I do not want to let another holiday season pass without talking a bit about the Perchtenlauf.

If you have never heard of it, that is because it is an old winter tradition kept in the mountains of southern Germany, Austria, and the Tyrol.  To understand it, you first of all have to know the meaning of the word “Perchten.”

Actually, we should look first at the form Perchta, also seen as Berchta, which was the name of a pre-Christian Nature deity, whom we can think of as being our “Mother Nature.”  Perchta, whose name means “Bright,” was a goddess who had two aspects.  In the warm and light days, such as in spring, she was a beautiful, shining maiden.  But in the cold, hard days of deep winter, she was a frightful old hag with a broom.  That shows us the two faces of Nature at two very different times of the year.

Perchta (Photo credit: Wikipedia)

Perchta and her accompanying spirits of Nature and of animals came down out of the snowy hills to human habitations in the days between Christmas and Twelfth Night.  Like Santa Claus, who knew when you were good or bad, Perchta would come invisibly into homes to make sure the spinning was properly and diligently done, and that all was in tidy order.  If it was not, punishment would follow.

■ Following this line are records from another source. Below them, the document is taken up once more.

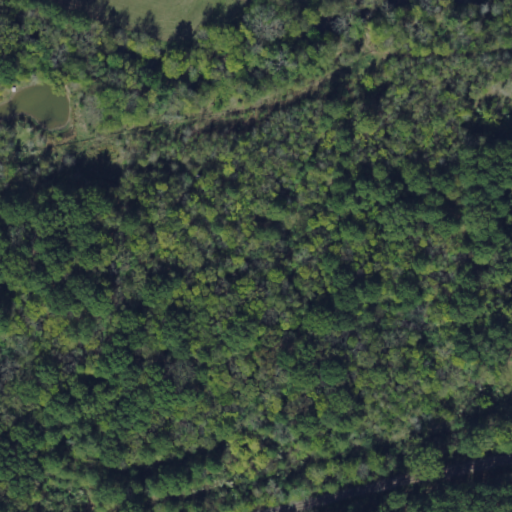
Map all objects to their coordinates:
railway: (394, 482)
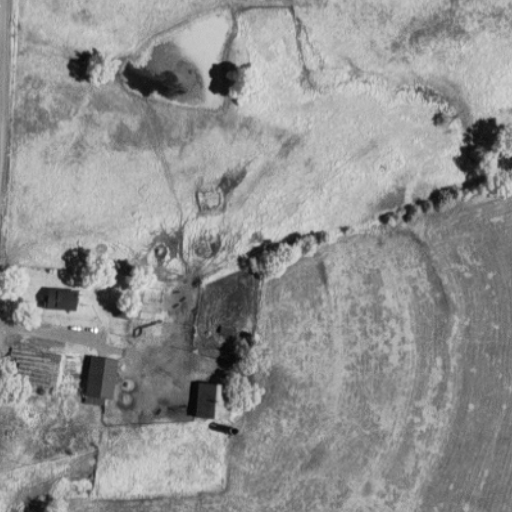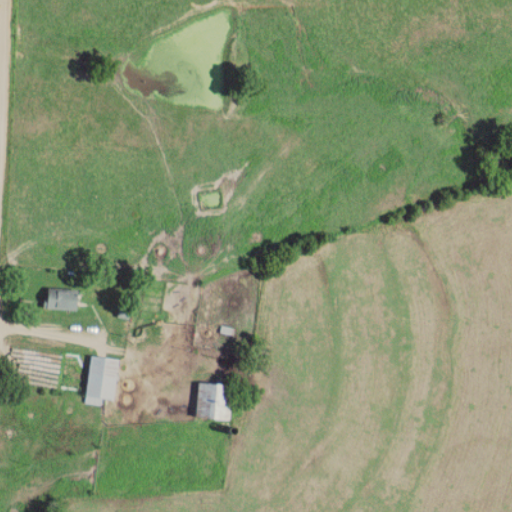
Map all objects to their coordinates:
road: (2, 129)
building: (58, 299)
building: (97, 380)
building: (211, 403)
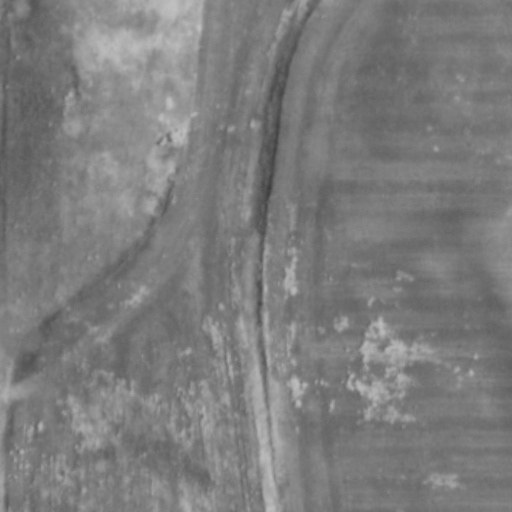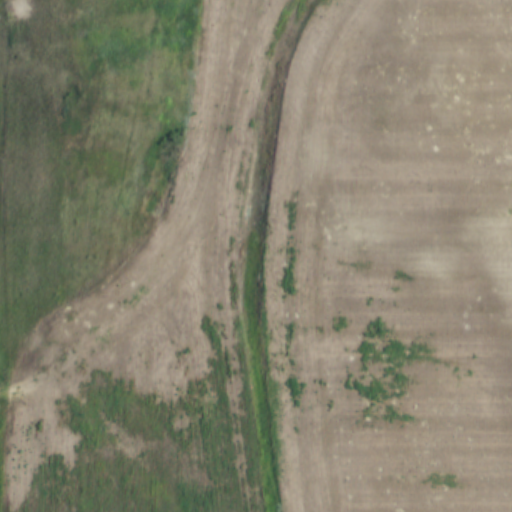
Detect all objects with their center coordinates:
road: (171, 226)
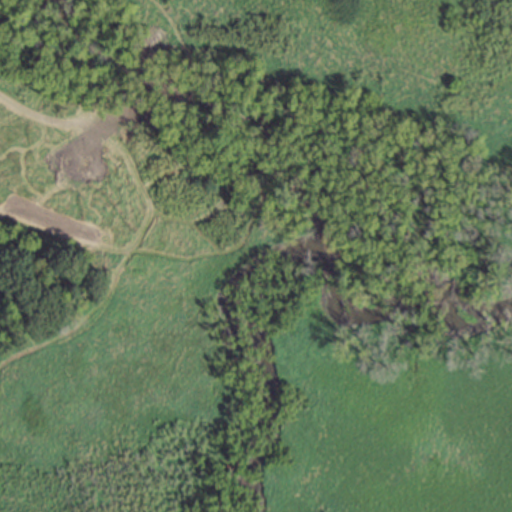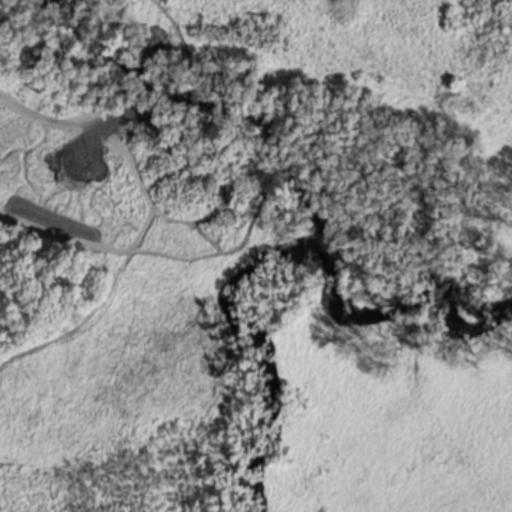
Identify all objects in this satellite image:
river: (188, 110)
river: (414, 292)
river: (227, 366)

The frightful spirits who travelled with Perchta became known as Perchten themselves, and that is the origin of the name “Perchtenlauf.”  The “Lauf” part refers to the course upon which the Perchten travel to visit the mountain villages.

On the Internet you will find all kinds of interesting and entertaining photos and videos of the Perchtenlauf in various places in the Germanic-speaking mountains.  The Perchten today are often teams of young men who dress up in full and often very scary costumes, coming into the village sometimes with great racket and torches,  and with switches to “punish” various people they might meet along the way, not surprisingly often young women.

The interesting thing about the Perchtenlauf for me is that it shows the survival of the very ancient pre-Christian beliefs of the mountain people even into the age of computers and cell phones, and it also tells us something about ourselves and our relationship to Nature.

If you are a reader of the Brothers Grimm tales (if you are not, you should be), you may recall the old story of Frau Holle, “Mother Hulda,” in which two different girls, one diligent and one lazy, go at different times down a well and find themselves in a strange land where an old lady asks them to work in her house.  She tells the diligent girl to be careful to give the feather bed a good shaking so that the feathers fly, because when she does so, it snows in the world.   Frau Holle / Mother Hulda is just another and more northerly name for Perchta, and when it snowed in those parts of Germany, people could say that “Frau Holle” was making her bed.

The Perchtenlauf has become a popular and very anticipated event in mountain villages in Germanic Europe, and if anything it seems to be spreading even more widely than before.  Very elaborate horned masks are carved skillfully from wood, then painted, and there are whole hairy costumes that go with them.  American mountain towns could no doubt increase their winter tourism if they were to adopt the annual winter “Perchtenlauf.”

But for us, the Perchtenlauf reminds us that Nature is not always bright and sunny, but has a cold and chill and difficult side as well, which we feel most in the frost and ice and snow of winter.  Imagine, then, how winter must have seemed to people centuries ago, isolated in their mountain villages and trying to make it through that time of hardship with enough food and enough firewood so that they might survive to see Perchta’s more shining and favorable aspect with the coming of spring.  In terms of hokku and its spiritual foundations, the bright and beautiful and young side of Perchta in the spring is her Yang aspect, but in the winter we see her cold and aged Yin aspect, as frightening for us as winter for our ancestors.